Working with the talented cinematographer Jo Willems, Burger is a gifted imagist who boldly uses color eruptions to signify the abrupt changes in Eddie’s state under the pull of NZT. In the propulsive opening hour, Burger entices with his voluptuously shaped imagery predicated on instruments of movement, power and (clearly virility), the exterior of a private jet, the interior of a fast luxury car, the rock formations of a cliff that Eddie naturally dives from.
Burger is tied into the ecstatic, giving shape and focus to Eddie’s adrenalized state to capture what Kierkegaard, in writing about anxiety, called “the dizziness of freedom.”

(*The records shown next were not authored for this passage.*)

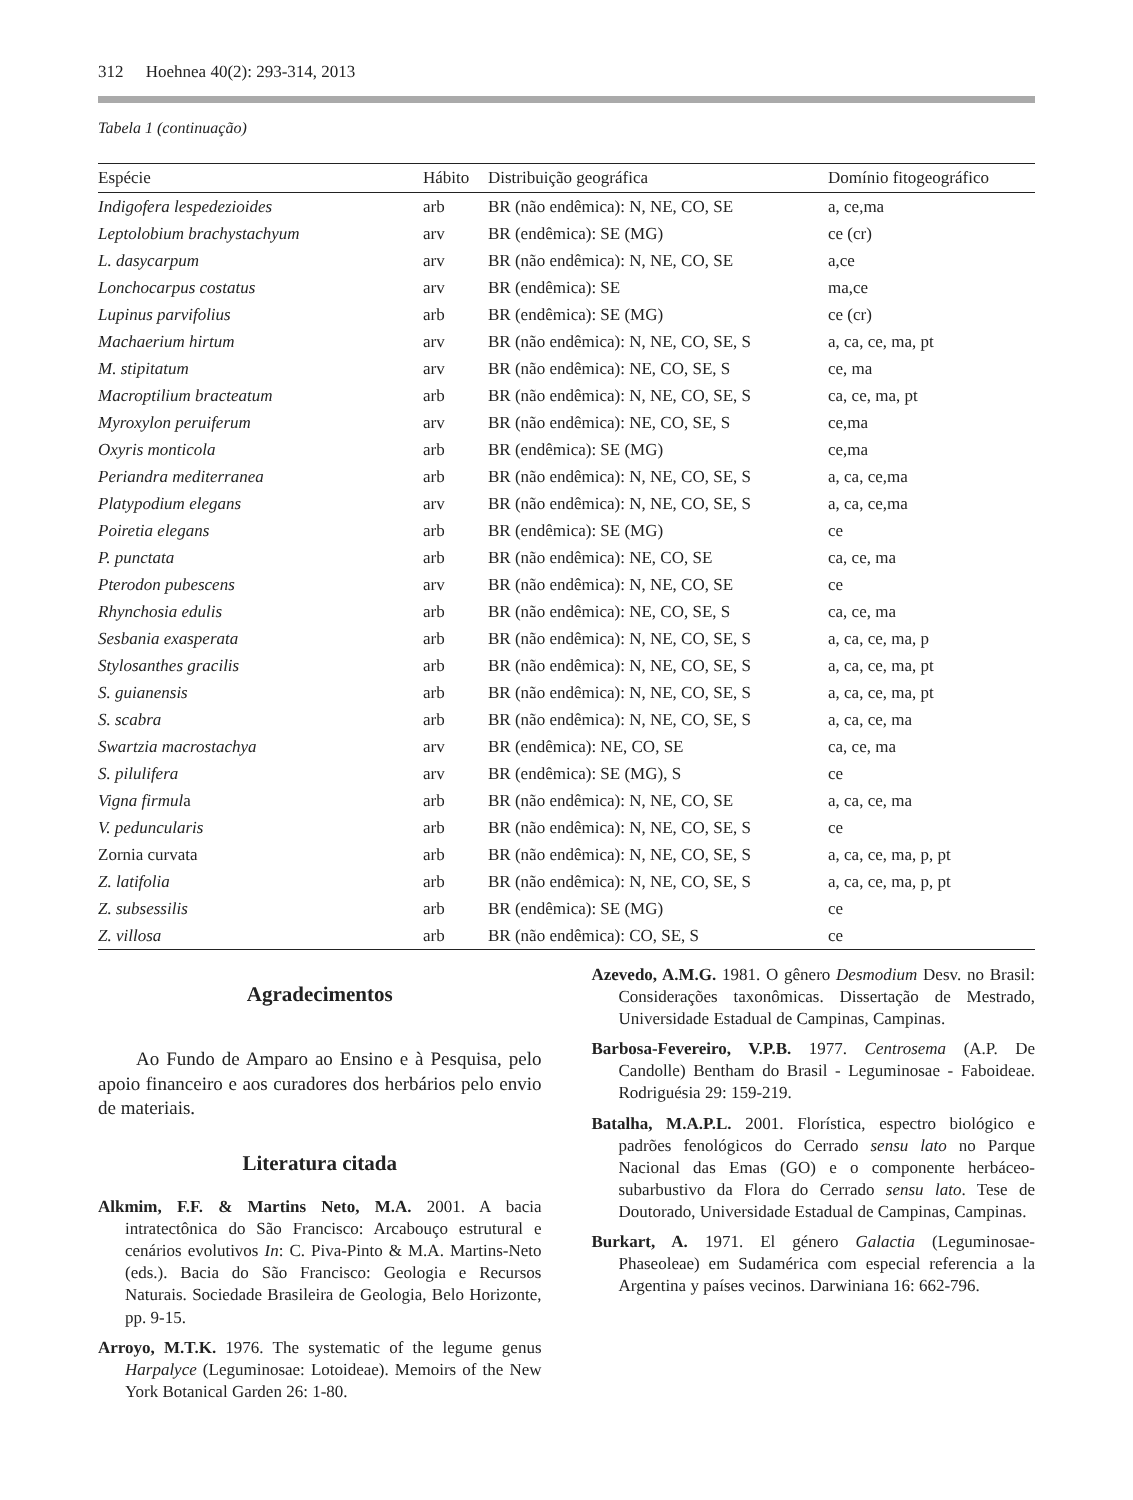312 Hoehnea 40(2): 293-314, 2013
Tabela 1 (continuação)
| Espécie | Hábito | Distribuição geográfica | Domínio fitogeográfico |
| --- | --- | --- | --- |
| Indigofera lespedezioides | arb | BR (não endêmica): N, NE, CO, SE | a, ce,ma |
| Leptolobium brachystachyum | arv | BR (endêmica): SE (MG) | ce (cr) |
| L. dasycarpum | arv | BR (não endêmica): N, NE, CO, SE | a,ce |
| Lonchocarpus costatus | arv | BR (endêmica): SE | ma,ce |
| Lupinus parvifolius | arb | BR (endêmica): SE (MG) | ce (cr) |
| Machaerium hirtum | arv | BR (não endêmica): N, NE, CO, SE, S | a, ca, ce, ma, pt |
| M. stipitatum | arv | BR (não endêmica): NE, CO, SE, S | ce, ma |
| Macroptilium bracteatum | arb | BR (não endêmica): N, NE, CO, SE, S | ca, ce, ma, pt |
| Myroxylon peruiferum | arv | BR (não endêmica): NE, CO, SE, S | ce,ma |
| Oxyris monticola | arb | BR (endêmica): SE (MG) | ce,ma |
| Periandra mediterranea | arb | BR (não endêmica): N, NE, CO, SE, S | a, ca, ce,ma |
| Platypodium elegans | arv | BR (não endêmica): N, NE, CO, SE, S | a, ca, ce,ma |
| Poiretia elegans | arb | BR (endêmica): SE (MG) | ce |
| P. punctata | arb | BR (não endêmica): NE, CO, SE | ca, ce, ma |
| Pterodon pubescens | arv | BR (não endêmica): N, NE, CO, SE | ce |
| Rhynchosia edulis | arb | BR (não endêmica): NE, CO, SE, S | ca, ce, ma |
| Sesbania exasperata | arb | BR (não endêmica): N, NE, CO, SE, S | a, ca, ce, ma, p |
| Stylosanthes gracilis | arb | BR (não endêmica): N, NE, CO, SE, S | a, ca, ce, ma, pt |
| S. guianensis | arb | BR (não endêmica): N, NE, CO, SE, S | a, ca, ce, ma, pt |
| S. scabra | arb | BR (não endêmica): N, NE, CO, SE, S | a, ca, ce, ma |
| Swartzia macrostachya | arv | BR (endêmica): NE, CO, SE | ca, ce, ma |
| S. pilulifera | arv | BR (endêmica): SE (MG), S | ce |
| Vigna firmul a | arb | BR (não endêmica): N, NE, CO, SE | a, ca, ce, ma |
| V. peduncularis | arb | BR (não endêmica): N, NE, CO, SE, S | ce |
| Zornia curvata | arb | BR (não endêmica): N, NE, CO, SE, S | a, ca, ce, ma, p, pt |
| Z. latifolia | arb | BR (não endêmica): N, NE, CO, SE, S | a, ca, ce, ma, p, pt |
| Z. subsessilis | arb | BR (endêmica): SE (MG) | ce |
| Z. villosa | arb | BR (não endêmica): CO, SE, S | ce |
Agradecimentos
Ao Fundo de Amparo ao Ensino e à Pesquisa, pelo apoio financeiro e aos curadores dos herbários pelo envio de materiais.
Literatura citada
Alkmim, F.F. & Martins Neto, M.A. 2001. A bacia intratectônica do São Francisco: Arcabouço estrutural e cenários evolutivos In: C. Piva-Pinto & M.A. Martins-Neto (eds.). Bacia do São Francisco: Geologia e Recursos Naturais. Sociedade Brasileira de Geologia, Belo Horizonte, pp. 9-15.
Arroyo, M.T.K. 1976. The systematic of the legume genus Harpalyce (Leguminosae: Lotoideae). Memoirs of the New York Botanical Garden 26: 1-80.
Azevedo, A.M.G. 1981. O gênero Desmodium Desv. no Brasil: Considerações taxonômicas. Dissertação de Mestrado, Universidade Estadual de Campinas, Campinas.
Barbosa-Fevereiro, V.P.B. 1977. Centrosema (A.P. De Candolle) Bentham do Brasil - Leguminosae - Faboideae. Rodriguésia 29: 159-219.
Batalha, M.A.P.L. 2001. Florística, espectro biológico e padrões fenológicos do Cerrado sensu lato no Parque Nacional das Emas (GO) e o componente herbáceo-subarbustivo da Flora do Cerrado sensu lato. Tese de Doutorado, Universidade Estadual de Campinas, Campinas.
Burkart, A. 1971. El género Galactia (Leguminosae-Phaseoleae) em Sudamérica com especial referencia a la Argentina y países vecinos. Darwiniana 16: 662-796.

This leads to the movie’ most sensational visual sequence, where Eddie, under the complete thrall of the drug, experiences a kaleidoscopic series of events and incidents, moving from the tense and violent to the sexy and sinister. The hallucinatory movements are fractured into individuated actions that unfold over one dizzying eighteen-hour sequence at different parts of the city.
The virtuoso sequence initiates Eddie’s (and the movie’s) reckoning. The film works (probably better than it has the right to), because of Bradley Cooper’s low-key and appealingly ruffian charm. His lanky ease and sharp torment help elide over a script loaded down with too much plot as the darker corollary of the drug’s use, the blackouts, anxiety, paranoia and physical breakdown, clot the narrative.
However, Abbie Cornish, a very gifted actress, is unfortunately badly underutilized as well.
Burger is not always engaged by some of the genre requirements of the thriller, and Eddie’s implication in a possibly murder investigation seems especially murky. His subversive flair is revealed at the end, enlivening an apparently familiar climax with a sharp and suggestive coda (not to mention, the appearance of De Niro at a New York political campaign evokes Scorsese’s great “Taxi Driver”).
The movie goes a little too far, especially in some of the violence directed at innocents. But when it stops trying to play both sides against the middle, “Limitless” is an entertainingly shrewd and often preposterously canny portrait of the here and now.